Oxophenarsine was developed as an antisyphilis drug that can inhibit HIV-1 production. However, information about the further development of this drug is not available.

Naronapride (ATI-7505), an orally administered, cisapride analogue and serotonin4 (5HT4) receptor agonist, is being developed by Renexxion for the treatment of multiple gastrointestinal disorders. Sinovant is initially developing naronapride for the treatment of irritable bowel syndrome – constipation (IBS-C), a disease that affects millions of Chinese patients and for which few effective treatment options are available. Naronapride has been evaluated in over 900 subjects in multiple randomized controlled clinical studies and has demonstrated promising results in patients with gastroesophageal reflux disease (GERD), erosive esophagitis (EE), and chronic idiopathic constipation (CIC). Naronapride’s low systemic absorption and high specificity for 5HT4 and D2 receptors is thought to improve its safety and tolerability profile relative to other members of the class.

Meletimide (R 5183) is a powerful anticholinergic agent with pronounced peripheral and central action.

IPROPLATIN is a quadrivalent second-generation platinum complex. It binds to and forms DNA crosslinks and platinum-DNA adducts, resulting in DNA replication failure and tumor cell death. IPROPLATIN was discontinued in phase III clinical trials.

FLUBEPRIDE, a substituted benzamide, is an antidepressant drug. Its activity resides in the R-(+)-enantiomer.

Elinafide (LU 79553) is a bisintercalating naphthalamide and a topoisomerase II inhibitor has demonstrated a higher binding affinity for DNA and significant antitumour efficacy against a panel of established tumour cell lines, including several multidrug resistant-positive sublines. Elinafide had been in phase II clinical trial for the treatment of ovarian cancer and phase I trials for the treatment of various solid tumours. The major haematological toxicities observed were anaemia and neutropenia. The major non-haematological toxicities observed in the 3-weekly schedule were neuro-muscular presenting clinically as a mixed syndrome of severe weakness (sometimes with pain in both legs), myalgia and arthralgia, asthenia/fatigue/malaise.
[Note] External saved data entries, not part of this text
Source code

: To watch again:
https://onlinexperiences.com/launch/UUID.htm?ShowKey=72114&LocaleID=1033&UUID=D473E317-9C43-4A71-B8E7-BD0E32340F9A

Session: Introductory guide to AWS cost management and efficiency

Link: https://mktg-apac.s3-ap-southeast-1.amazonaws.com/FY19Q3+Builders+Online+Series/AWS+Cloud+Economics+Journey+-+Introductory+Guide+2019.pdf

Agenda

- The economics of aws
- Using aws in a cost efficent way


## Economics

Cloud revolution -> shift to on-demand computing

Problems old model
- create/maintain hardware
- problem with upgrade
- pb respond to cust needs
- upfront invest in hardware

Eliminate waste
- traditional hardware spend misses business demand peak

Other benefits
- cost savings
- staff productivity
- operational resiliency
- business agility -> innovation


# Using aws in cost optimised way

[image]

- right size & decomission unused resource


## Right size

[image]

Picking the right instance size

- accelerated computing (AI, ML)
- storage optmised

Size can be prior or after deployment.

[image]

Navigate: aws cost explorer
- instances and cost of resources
One fatality was considered related to LU 79553, as the patient had fever and neutropenia. Clinical study of this drug candidate was discontinued due to its neuromuscular dose-limiting toxicity.

Levophenacylmorphan is the synthetic narcotic analgesic and sedative agent. Levophenacylmorphan have been used as pre-anaesthetic medication. Phenazocine and levophenacylmorphan have similar pharmacologic properties and similar analgesic potency. Levophenacylmorphan is under international control according to the UN Single Convention 1961 and its amendments. It is not found in any pharmaceutical preparations sold in the United States.

Pobilukast is the Leukotriene D4 receptor antagonist. Pobilukast significantly attenuated the Salmonella enteritidis endotoxin-induced thrombocytopenia but had no effect on either the endotoxin-induced early leukopenia or late leukocytosis. Additionally, Pobilukast significantly reduced the endotoxin-induced hemoconcentration and improved survival to 30% at 48 hr. Pobilukast dose-dependently inhibited the immediate hemodynamic changes after leukotriene D4 (LTD4) injections. Pobilukast also attenuated the increase in vascular permeability and the prolonged decrease in CO, suggesting that the observed cardiac and vascular effects of LTs were mediated by stimulation of LT receptors. A shift toward the right of the dose-response curves to histamine with pobilukast compared to that with placebo in three subjects was demonstrated, whereas the active compound did not exhibit any protective effect against histamine in the remaining nine subjects. It was concluded that there is a leukotriene component to the bronchial responses to histamine in some, but not all, subjects. Pobilukast had been in phase II clinical trial for the treatment of asthma. However, this development was discontinued.

EC-18 (now known as mosedipimod), a synthetic copy of 1-palmitoyl-2-linoleoyl-3-acetyl-rac-glycerol (PLAG) that was developed by Enzychem Lifescience for oral administration for the treatment of immune and inflammatory related diseases, including psoriasis, rheumatoid arthritis, asthma, atopic dermatitis, and sepsis. The US Food and Drug Administration (FDA) has granted Orphan Drug Designation to EC-18 for the treatment of Acute Radiation Syndrome (ARS) and for the for the neutropenia treatment. Besides, the EC-18 is participating in phase II clinical trials to investigate the efficacy and safety of the agent for chemoradiation-induced oral mucositis and chemotherapy-induced neutropenia. This drug has a multimodal mechanism of action. It stimulates calcium influx into T lymphocytes and increases the production of various cytokines. In addition, EC-18 enhances the cytolytic activity of natural killer (NK) cells and suppresses the expression of the transmembrane protein tumor cell toll-like receptor 4 (TLR-4) on cancer cells, thus suppresses tumor cell proliferation.